The demand by the Islamist Mohamed Saad al-Azhari, member of the constituent assembly which is now writing a new constitution for Egypt, to allow the marriage of girls once they reach puberty even if as young as nine years old, aroused wide criticism by women’s and child’s rights activists
The demand by the Islamist Mohamed Saad al-Azhari, member of the constituent assembly which is now writing a new constitution for Egypt, to allow the marriage of girls once they reach puberty even if as young as nine years old, aroused wide criticism by women’s and child’s rights activists.
Azhari said that the Egyptian constitution should make allowance for the diversity of Egypt’s inhabitants and their various traditions; the Sinai Bedouin, he said, were used to marry off their girls at a very young age. Any talk to the contrary, he said was “unreasonable”. He insisted that Western and UN rights declarations were not necessarily aligned with the traditions of Islamic communities.

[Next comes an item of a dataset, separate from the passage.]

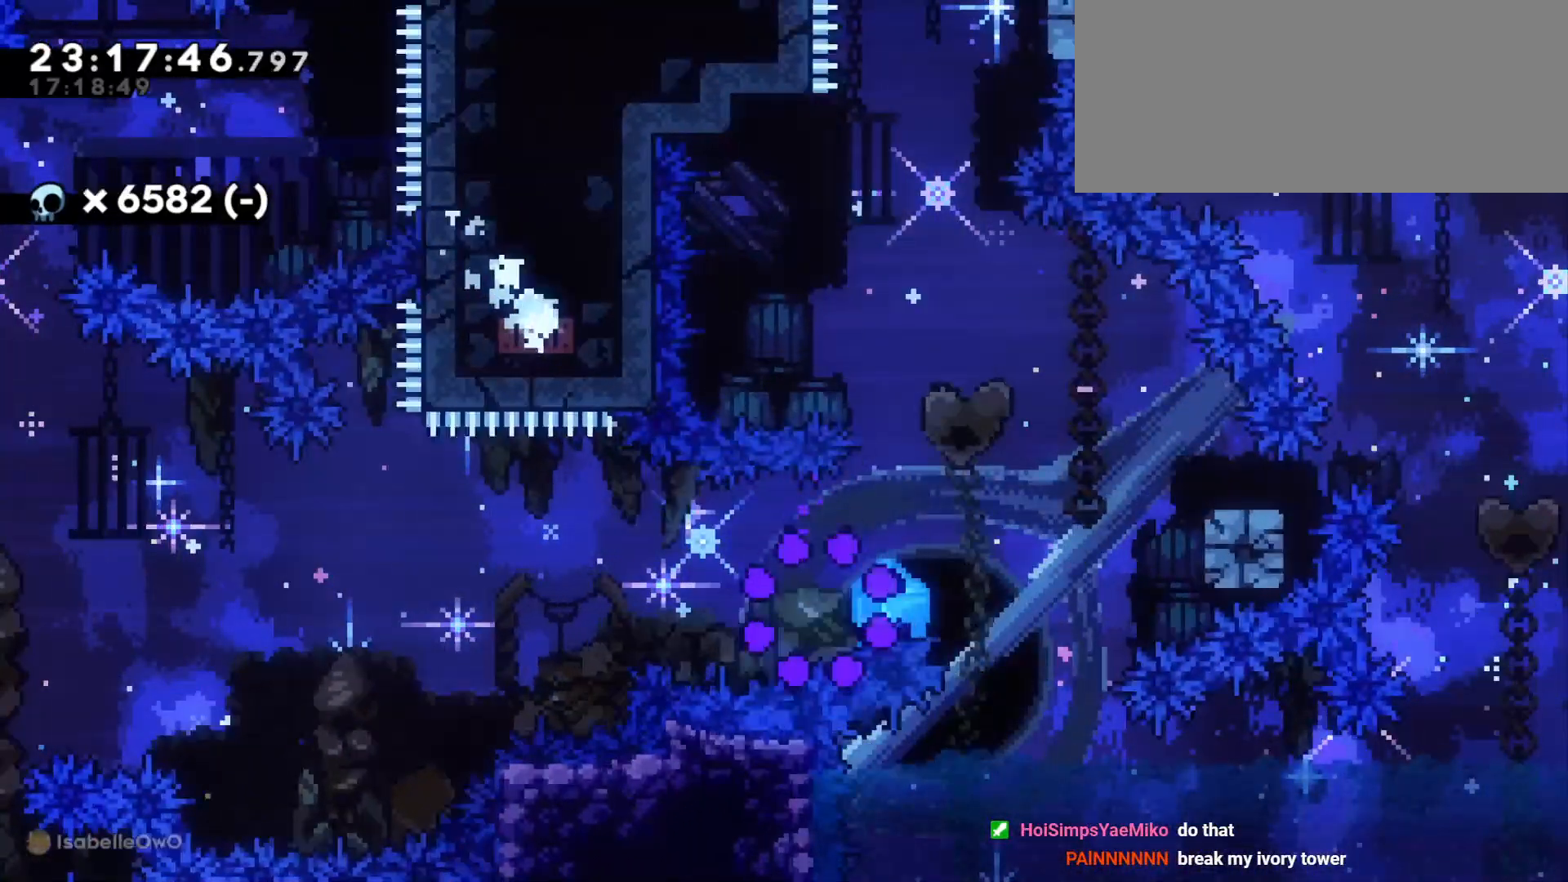
{"keys": [], "events": []}
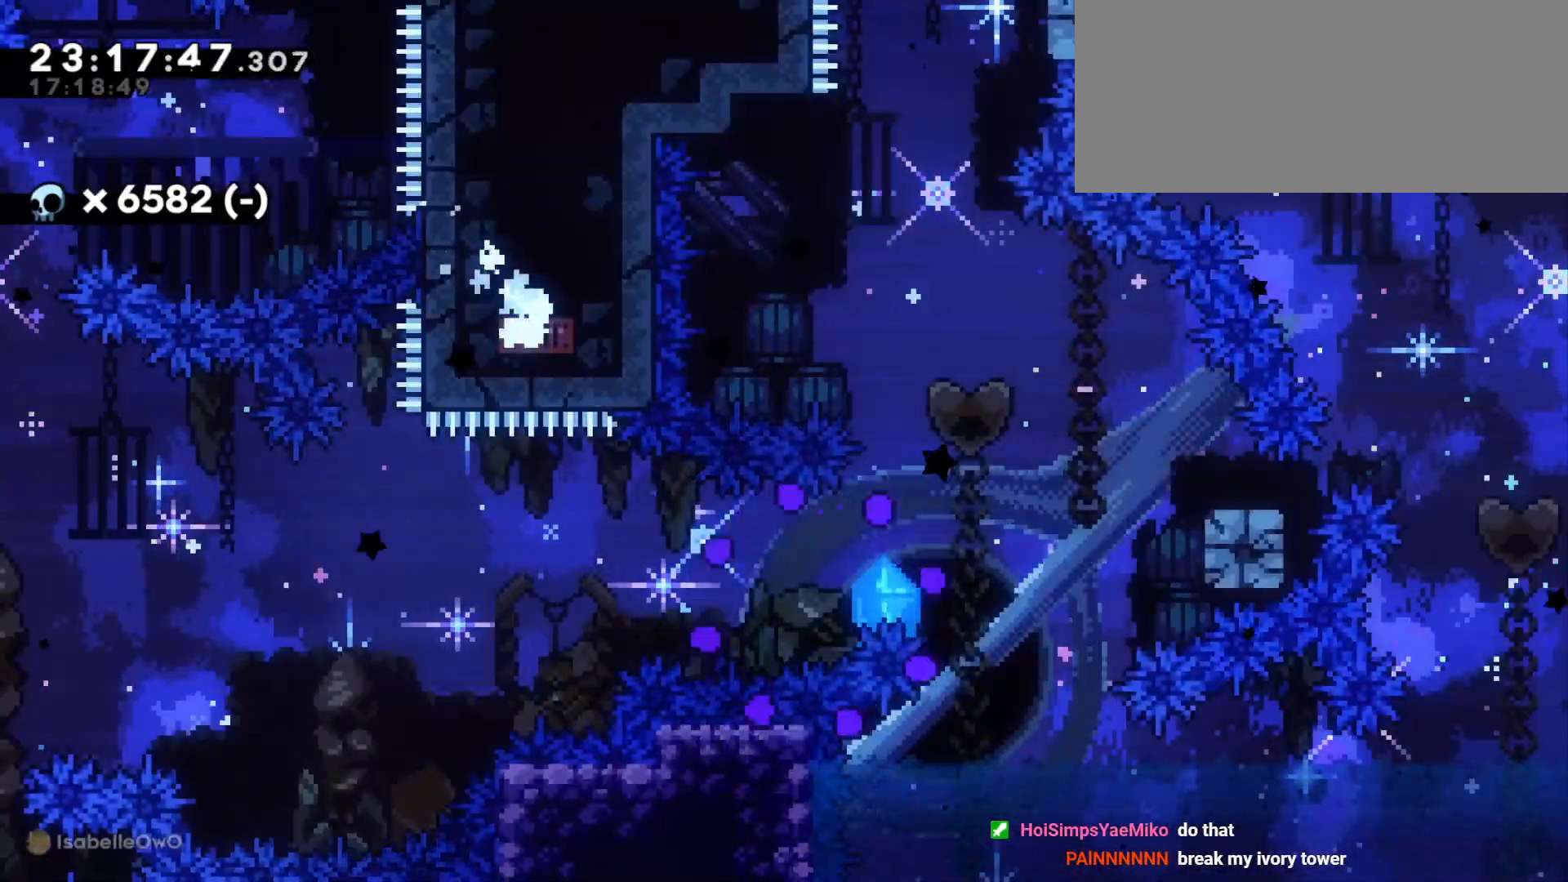
{"keys": [], "events": []}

Among the most vociferous of Azhari’s critics was the Society for the Advancement and Development of Women. The Society declared that nothing in the Qur’an or Sunna (the Prophet Mohamed’s life) supported Azhari’s claims. The requirement for a woman to marry, a declaration by the Society said, was not whether or not she had reached puberty, but if she was physically, mentally, and emotionally mature. Countless studies have shown that marriage of girls at a young age results in health complications for them and the children they gives birth to, as well as to significant social problems since the girl wife is not capable of running her own or her children’s lives.

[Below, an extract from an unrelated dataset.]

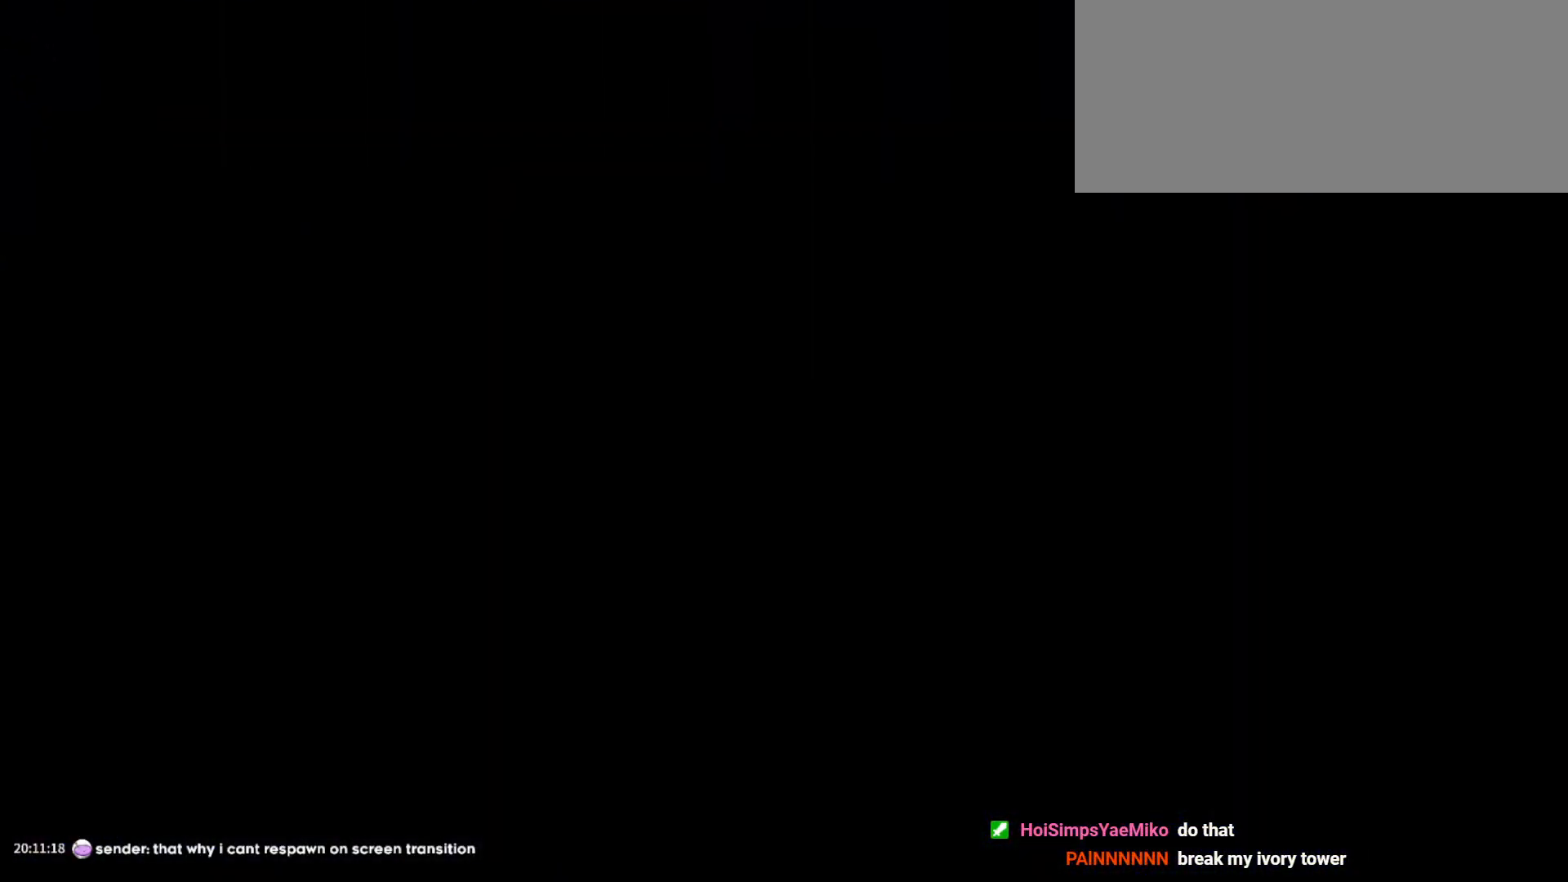
{"keys": [], "events": []}
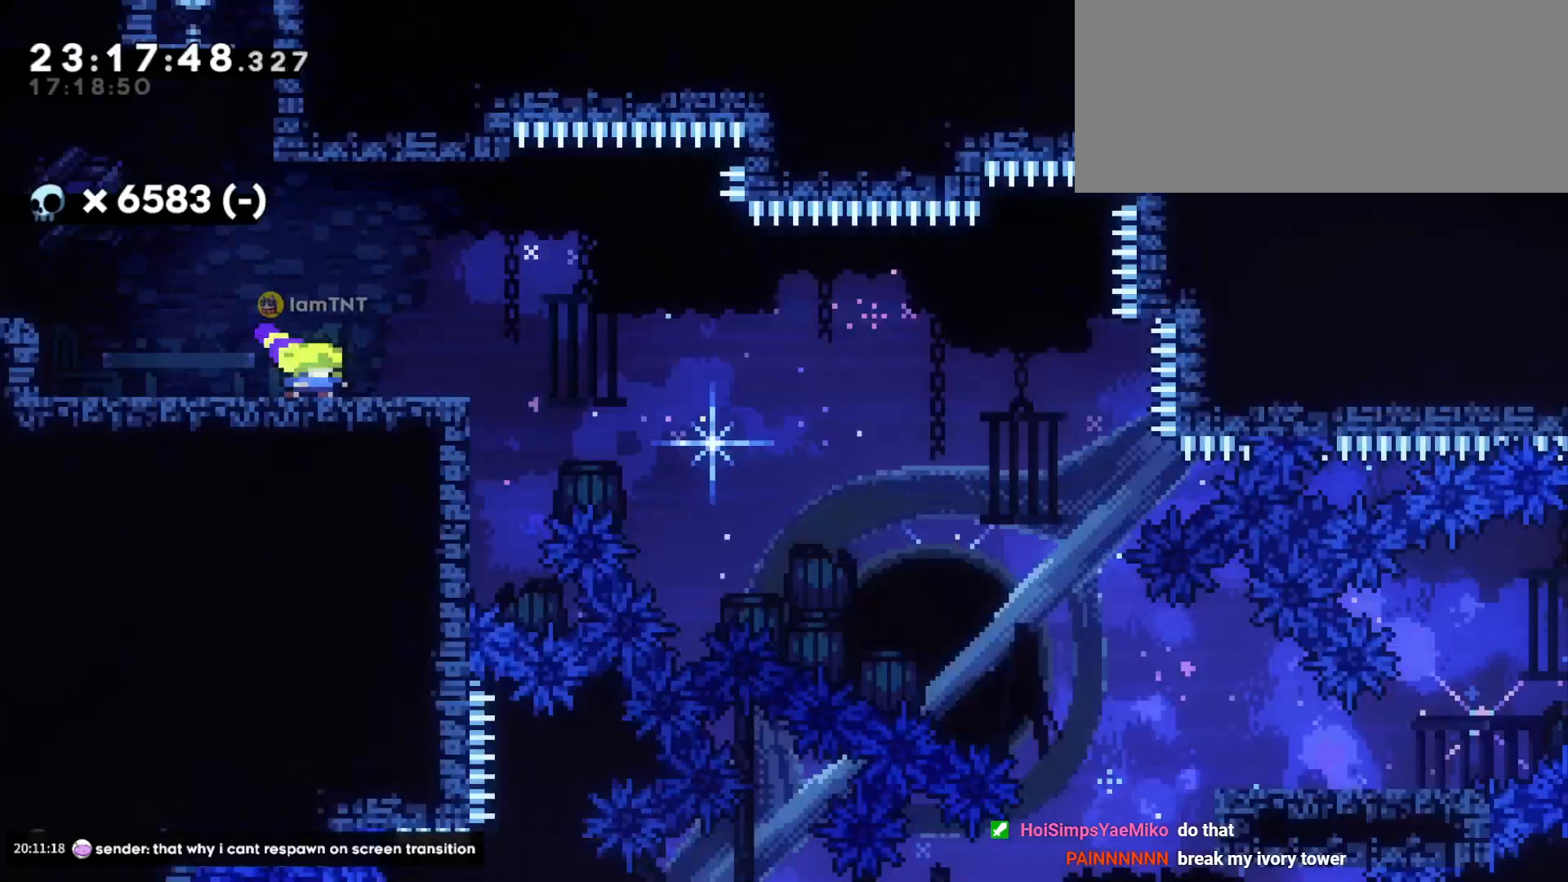
{"keys": [], "events": []}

As to Islamist claims that the Prophet Mohamed married Aisha when she was nine years old, the declaration said that apart from the fact that this claim is as yet unsubstantiated, social norms were different then.
“We all know,” the declaration said, “that cases of marriage of young girls in Egypt is but ‘prostitution legalised through a marriage contract’, when very poor parents marry off their girls to much older men willing to pay a price. More often than not, these husbands come from the Gulf countries.”
The Society reminded that Egypt was signatory to several UN treaties which place a child’s age at up to 18 years old. The objective, it said, was to secure the child’s rights.
Demands in the constituent assembly to annul the Article 29 of the previous constitution—an article which banned forced labour and slavery for children, the trafficking in women and children, and sex trade—were also severely criticised by the Society. Such an annulment, the Society said, should take Egypt back to the Dark Ages.